Michael Morehead is a medical school dropout, a non-Hodgkin Lymphoma survivor, a computer scientist, and an entrepreneur. He completed his master’s degree in computer science at West Virginia University in 2015, and while working toward a PhD, co-invented the syGlass application for direct volume rendering in virtual reality. For the past 8 years, Michael has served as the CEO of the company, leading efforts in product development, marketing, sales, partnerships, and business development. syGlass is now used in more than 200 research institutions around the world, and has been applied in basic science, geology, medical science, industrial manufacturing, and is experiencing rapid growth in STEM education.
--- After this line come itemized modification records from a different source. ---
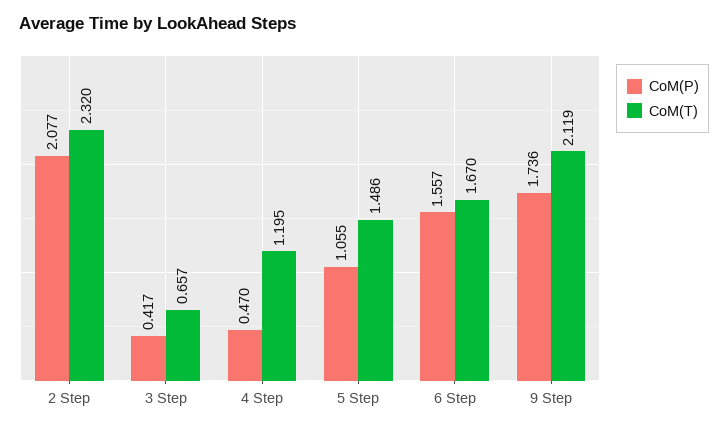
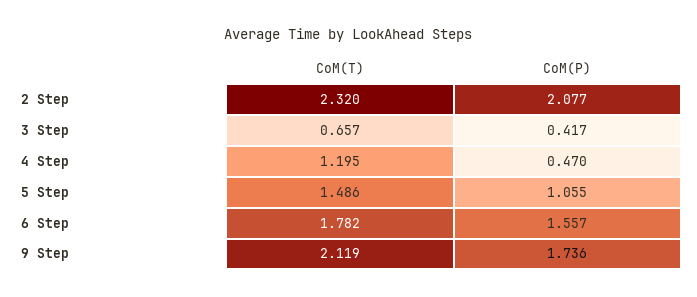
  {
    "CoM(P)": {
      "2 Step": 2.077,
      "3 Step": 0.417,
      "4 Step": 0.47,
      "5 Step": 1.055,
      "6 Step": 1.557,
      "9 Step": 1.736
    },
    "CoM(T)": {
      "2 Step": 2.32,
      "3 Step": 0.657,
      "4 Step": 1.195,
      "5 Step": 1.486,
-     "6 Step": 1.67,
+     "6 Step": 1.782,
      "9 Step": 2.119
    }
  }

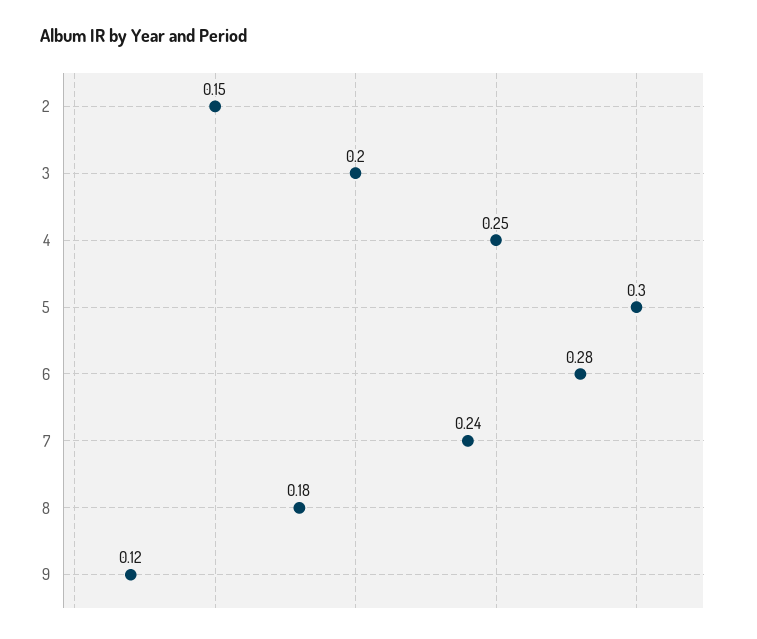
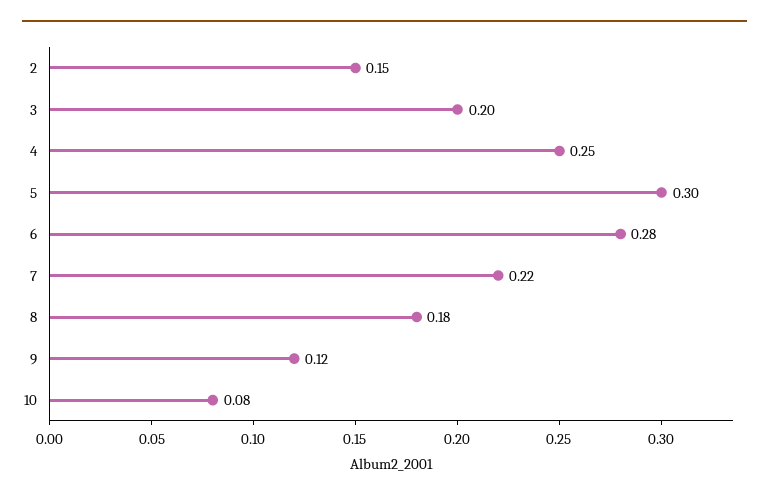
  {
    "2": 0.15,
    "3": 0.2,
    "4": 0.25,
    "5": 0.3,
    "6": 0.28,
-   "7": 0.24,
+   "7": 0.22,
    "8": 0.18,
-   "9": 0.12
+   "9": 0.12,
+   "10": 0.08
  }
Michael currently lives in Olympia, Washington, where he enjoys climbing mountains and cross-country skiing.

Vijay Rjagopal

Dr. Vijay Rajagopal is an Associate Professor of the Dept. of Biomedical Engineering and heads the Cell Systems and Mechanobiology Lab at the University of Melbourne. Dr. Rajagopal received his PhD in Bioengineering at the University of Auckland, Auckland Bioengineering Institute. He received additional postdoc training at MIT in microfluidics and mechanobiology. At the University of Melbourne, the Cell Systems and Mechanobiology Lab develop biophysics-based computational models of cell and organ physiology for biomedical discovery and clinical applications.

Yanina Alvarez

From early in my career, I have been interested in applying physical approaches to understand the interplay between genetic determinants, cellular properties, and mechanical forces during tissue formation. I have established an interdisciplinary background with a Master’s in physics, a PhD in biology and postdoctoral research in biochemistry and developmental biology. Over the last seven years, I have been applying advanced imaging technologies to understand mechanisms of cell fate determination in embryonic stem cells and early embryo development. Currently, I am a senior postdoctoral fellow working alongside Dr. Melanie White at the IMB -University of Queensland, applying advanced imaging technologies to study the dynamics of neural tube formation in the novel transgenic quail model.